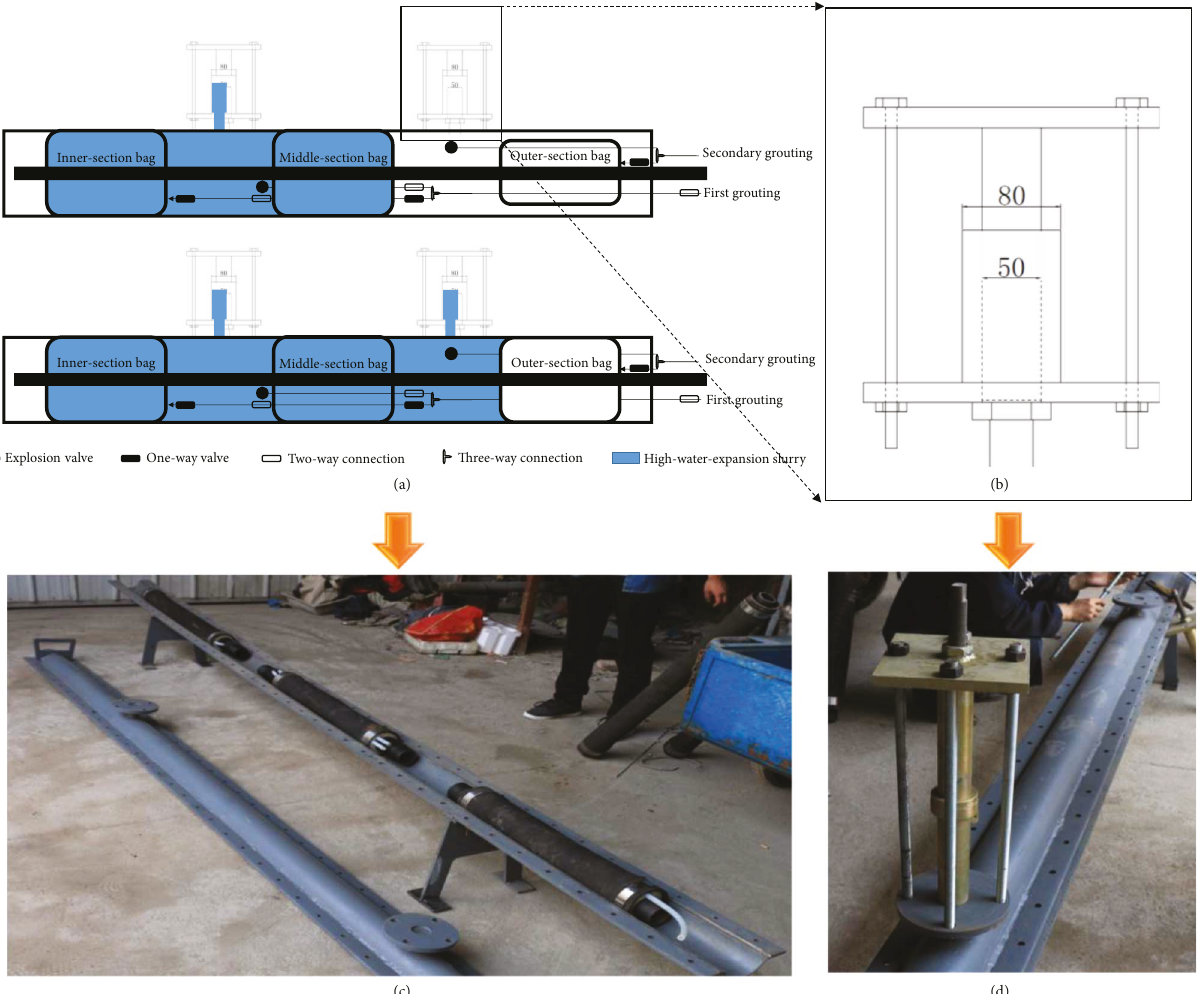
Figure 7: Schematic and photographs of the experimental device. (a, c) Secondary borehole sealing device. (b, d) Additional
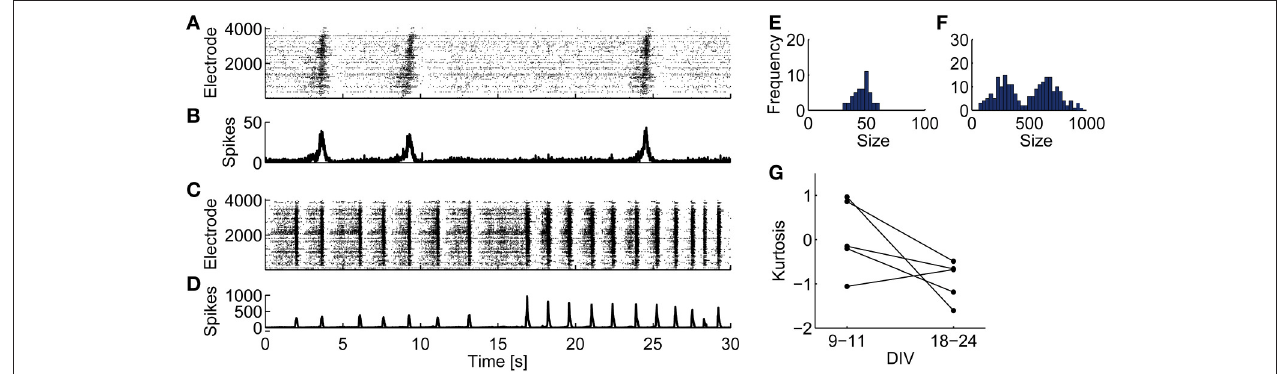
FIGURE 1 | Spontaneous spiking activities of cultured cortical neurons recorded on CMOS MEAs and distributions of burst peak amplitude. (A,B) A representative raster plot (A) and the number of array-wide spikes (B) from 30s of spontaneous activity recorded from a culture at 10DIV. (C,D) A raster plot (C) and the number of array-wide spikes (D) from recorded data from a culture at 18DIV. (E) Histogram of burst peak amplitude (the maximum number of array-wide spikes in 10-ms bins during synchronized bursts) from the same recorded data shown in (A,B) . (F) Histogram of burst peak amplitude from the same recorded data shown in (C,D) . (G) Kurtosis of the burst-peak-amplitude distribution from spontaneous activities at 9–11DIV and those at 18–24DIV.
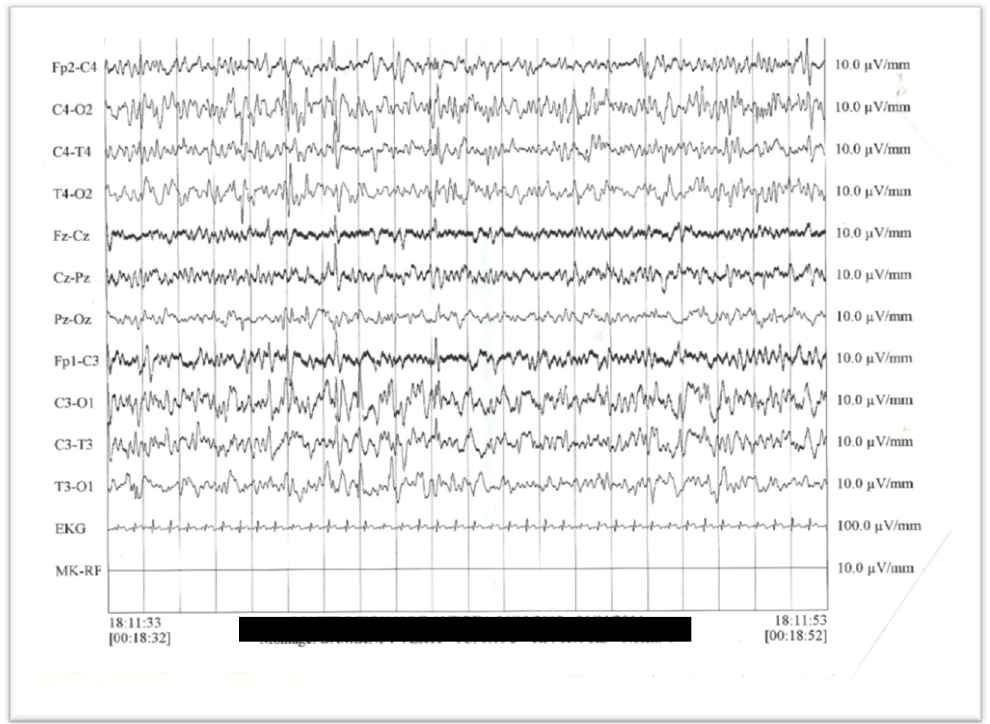
Figure 2. The electroencephalogram (EEG) obtained when the patient was 3 years old reveals diffuse cortical electrical anomalies in the centro-temporal areas of both cerebral hemispheres; theta-delta band rhythms, with intermittent repetitions of sharp waves, are mainly evident on the left hemisphere where they assume a subcontinuous morphology.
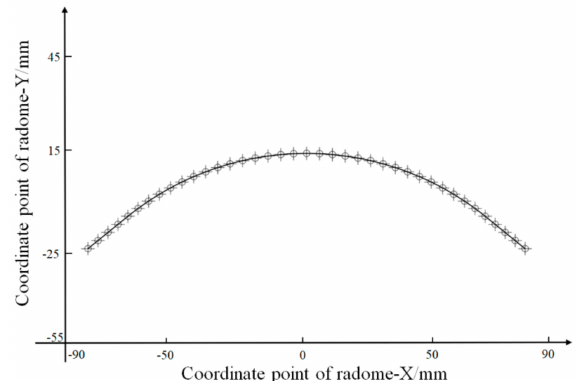
Figure 7. Curve coordinate point line uniformity division diagram.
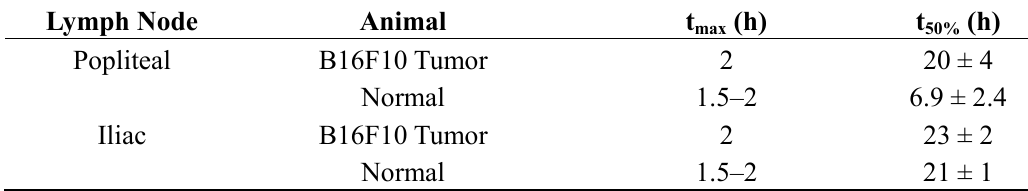
Table 6. t , t , and AUCs for the popliteal and iliac nodes after s.c. administration of max 50% 74 kDa HA- IR820 conjugate into the footpad of normal and B16F10 tumor bearing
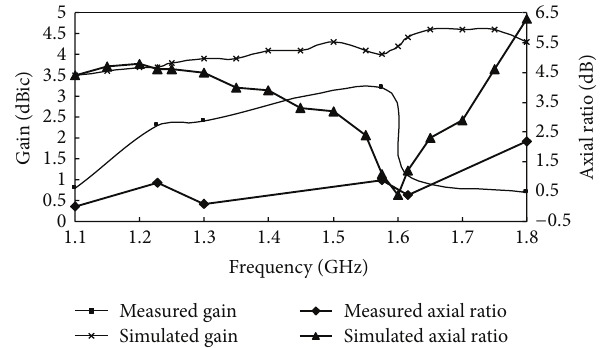
Figure 13: Comparison between measured and simulated results of gain and axial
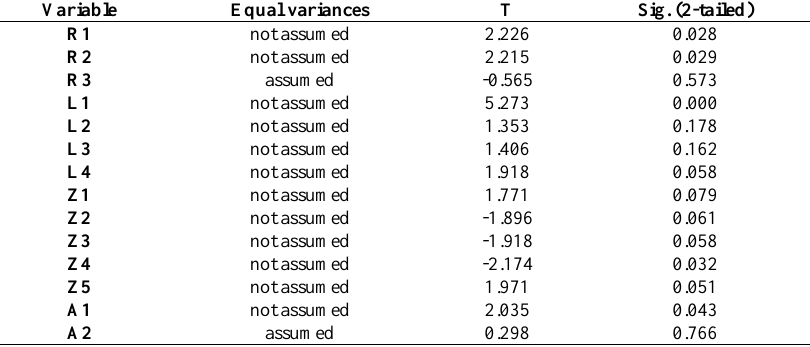
Table 6. Contingency table of prosperous and non-prosperous companies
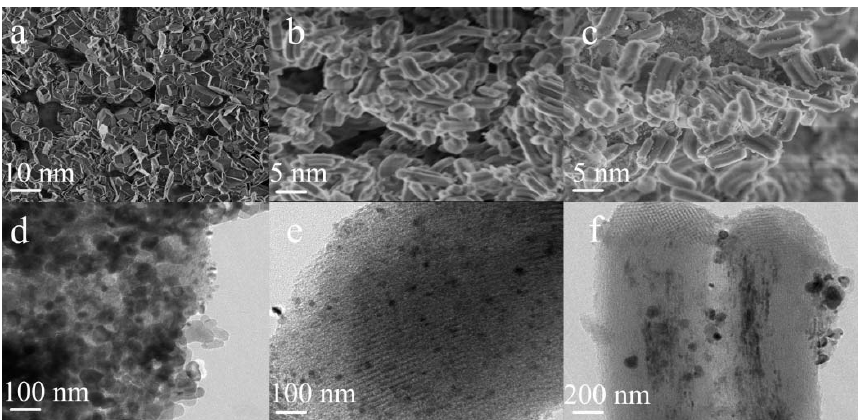
Figure 3. ( a ) SEM images of HZSM-5; ( b ) SEM images SBA-15; ( c ) SEM images Ni-HZSM-5/SBA-15; ( d ) TEM images of Ni/HZM-5; ( e ) TEM images of Ni/SBA-15; ( f ) TEM images of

════════

> **ASSIGNMENT**:
Repeat each line of the material, unaltered, from the first through the line with "Figure 2. The", and include no pictures.

> **EXERCISE OUTPUT**:
Figure 7: Schematic and photographs of the experimental device. (a, c) Secondary borehole sealing device. (b, d) Additional
FIGURE 1 | Spontaneous spiking activities of cultured cortical neurons recorded on CMOS MEAs and distributions of burst peak amplitude. (A,B) A representative raster plot (A) and the number of array-wide spikes (B) from 30s of spontaneous activity recorded from a culture at 10DIV. (C,D) A raster plot (C) and the number of array-wide spikes (D) from recorded data from a culture at 18DIV. (E) Histogram of burst peak amplitude (the maximum number of array-wide spikes in 10-ms bins during synchronized bursts) from the same recorded data shown in (A,B) . (F) Histogram of burst peak amplitude from the same recorded data shown in (C,D) . (G) Kurtosis of the burst-peak-amplitude distribution from spontaneous activities at 9–11DIV and those at 18–24DIV.
Figure 2. The electroencephalogram (EEG) obtained when the patient was 3 years old reveals diffuse cortical electrical anomalies in the centro-temporal areas of both cerebral hemispheres; theta-delta band rhythms, with intermittent repetitions of sharp waves, are mainly evident on the left hemisphere where they assume a subcontinuous morphology.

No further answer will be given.